- DVD cover
- Based on: The Buddha of Suburbia by Hanif Kureishi
- Screenplay by: Hanif Kureishi Roger Michell
- Directed by: Roger Michell
- Starring: Naveen Andrews Roshan Seth Susan Fleetwood Steven Mackintosh
- Composer: David Bowie
- Country of origin: United Kingdom
- Original language: English
- No. of series: 1
- No. of episodes: 4

Production
- Producer: Kevin Loader
- Cinematography: John McGlashan
- Editor: Kate Evans
- Running time: 55–60 minutes
- Production company: BBC Films

Original release
- Network: BBC Two
- Release: 3 November – 24 November 1993

= The Buddha of Suburbia (TV serial) =

1993 British TV series

The Buddha of Suburbia is a British four-part television serial, directed by Roger Michell, originally broadcast on BBC Two in November 1993. Based on the 1990 novel of the same name by Hanif Kureishi, the series starred Naveen Andrews as the main character, Karim Amir. Its theme song, as well as other original music for the series, was written and performed by David Bowie (this work also inspired Bowie's related 'soundtrack' album of the same name).
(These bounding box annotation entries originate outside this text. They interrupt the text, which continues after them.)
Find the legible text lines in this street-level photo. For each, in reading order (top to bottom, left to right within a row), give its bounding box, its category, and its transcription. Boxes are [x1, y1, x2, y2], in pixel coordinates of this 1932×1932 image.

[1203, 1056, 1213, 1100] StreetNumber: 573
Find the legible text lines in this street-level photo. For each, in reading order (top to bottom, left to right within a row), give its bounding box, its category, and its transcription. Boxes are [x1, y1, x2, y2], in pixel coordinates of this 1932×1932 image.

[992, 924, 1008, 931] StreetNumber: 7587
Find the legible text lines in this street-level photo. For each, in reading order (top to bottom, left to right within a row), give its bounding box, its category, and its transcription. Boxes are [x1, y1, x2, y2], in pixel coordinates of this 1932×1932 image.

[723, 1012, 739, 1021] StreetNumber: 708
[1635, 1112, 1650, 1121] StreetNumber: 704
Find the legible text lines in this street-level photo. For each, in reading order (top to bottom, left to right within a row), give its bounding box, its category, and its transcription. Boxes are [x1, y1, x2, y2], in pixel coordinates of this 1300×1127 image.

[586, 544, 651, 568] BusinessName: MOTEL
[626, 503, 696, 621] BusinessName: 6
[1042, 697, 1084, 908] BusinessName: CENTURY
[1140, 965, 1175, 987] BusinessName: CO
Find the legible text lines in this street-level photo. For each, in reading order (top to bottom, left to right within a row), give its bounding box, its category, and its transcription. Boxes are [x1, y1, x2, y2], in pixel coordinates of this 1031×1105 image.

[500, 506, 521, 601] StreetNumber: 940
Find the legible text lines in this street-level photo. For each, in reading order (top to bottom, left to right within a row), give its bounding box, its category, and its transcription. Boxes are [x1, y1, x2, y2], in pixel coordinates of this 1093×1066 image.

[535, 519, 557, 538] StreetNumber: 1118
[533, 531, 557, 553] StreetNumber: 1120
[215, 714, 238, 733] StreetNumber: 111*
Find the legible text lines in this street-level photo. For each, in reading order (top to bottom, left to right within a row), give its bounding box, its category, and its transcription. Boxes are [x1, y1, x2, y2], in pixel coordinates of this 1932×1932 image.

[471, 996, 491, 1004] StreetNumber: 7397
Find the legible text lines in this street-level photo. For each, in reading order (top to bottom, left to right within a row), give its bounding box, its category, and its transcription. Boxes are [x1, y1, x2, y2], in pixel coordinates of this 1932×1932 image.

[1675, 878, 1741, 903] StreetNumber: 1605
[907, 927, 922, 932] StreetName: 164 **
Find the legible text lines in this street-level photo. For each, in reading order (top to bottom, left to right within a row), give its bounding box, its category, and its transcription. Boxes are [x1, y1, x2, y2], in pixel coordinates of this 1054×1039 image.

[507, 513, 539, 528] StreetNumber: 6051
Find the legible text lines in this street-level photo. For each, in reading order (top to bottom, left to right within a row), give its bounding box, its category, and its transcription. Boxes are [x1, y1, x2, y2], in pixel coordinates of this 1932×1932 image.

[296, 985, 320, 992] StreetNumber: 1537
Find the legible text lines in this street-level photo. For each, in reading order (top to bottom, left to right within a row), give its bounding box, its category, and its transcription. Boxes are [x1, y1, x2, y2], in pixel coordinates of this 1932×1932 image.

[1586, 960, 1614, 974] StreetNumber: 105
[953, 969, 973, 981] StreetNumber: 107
Unable to find distribution in America, the series was given a limited engagement screening at The Public Theater in Manhattan from December 1994 to January 1995.

==Overview==
Karim Amir is a mixed-race 17-year-old who lives in a South London suburb during the 1970s. With an English mother and a Pakistani father, Karim is uncertain of his cultural identity. As his father becomes a kind of spiritual guru to the surrounding middle-class neighbours, Karim begins to explore his cultural roots with hopes that he will achieve sexual and racial self-realisation.

==Production==

===Filming===
Segments for the series were filmed at Naveen Andrews' old school Emanuel School. The extras used in the series were real punks, skinheads, suedeheads, hippies, and musicians cast by actress Barbie Wilde.

===Music===

The series features many songs from the seventies, as well as music written and performed specifically for the series by David Bowie. While a soundtrack album by Bowie was released under the same name on 8 November 1993, the music on the album is completely reworked, with the exception of the programme's theme song "The Buddha of Suburbia". A promotional music video was made for the song, featuring Bowie performing the song while strolling around the London suburb of Bickley as scenes from the series are intercut throughout. The rest of the original television soundtrack remained unreleased.